At the end of 1936 and into the next year many began to feel some kind of national calamity was at hand, be that war or famine or both, their worries fueled by a failed harvest in 1936. That led to breadlines and anxieties verging on panic.16
The NKVD intercepted letters, from which they extracted strident views of the situation. These included:
“I wish that a war would start. I would be the first to go against the Soviet government.”
“Tsar Nicholas was stupid, but bread was cheap and white, and you didn’t have to stand in line for it. You could have as much as you wanted.”
“The Soviet government and Stalin act like we are serfs. Just like before, when the peasants worked for landlords, now the kolkhoznik [worker on a collective farm] works until he drops—nobody knows for whom, but he does not get bread.”
“What a life! If Trotsky were the leader, he would rule better than Stalin.”
----
BRIEF
Continue the passage on Soviet popular discontent in 1936 and 1937, starting after its last quoted letter.

STORED DATA
----
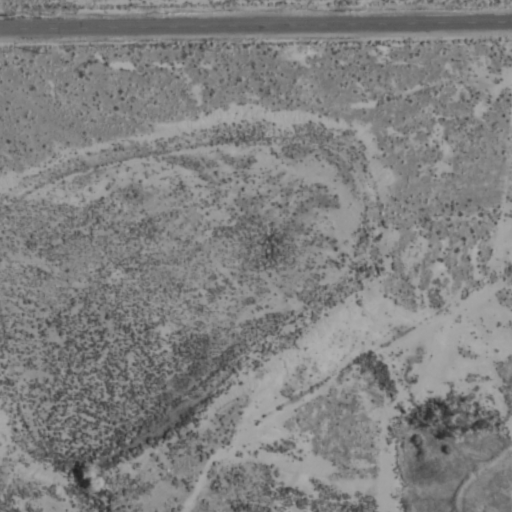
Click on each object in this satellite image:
road: (256, 22)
----
ANSWER BELOW
“Hitler will not only take the Soviet Union, but the whole world will be under his power—then we will begin to live. But now only the leaders have a life.”17
These disorganized voices of discontent hinted at support for Stalin’s enemies, so eliminating potential leaders was one way to solidify his dictatorship beyond all possible threats.
“ACCOMPLICES” OF FASCISM?
The second great show trial was conducted in Moscow between January 23 and 30, 1937. In the dock this time, besides Pyatakov, Radek, Sokolnikov, and Serebriakov, were more than a dozen others. The prosecutor Vyshinsky met with Stalin to work out how to proceed, even jotting down how to mimic Stalin’s tone. Vyshinsky was told not to let the accused “babble,” but to “shut them up.”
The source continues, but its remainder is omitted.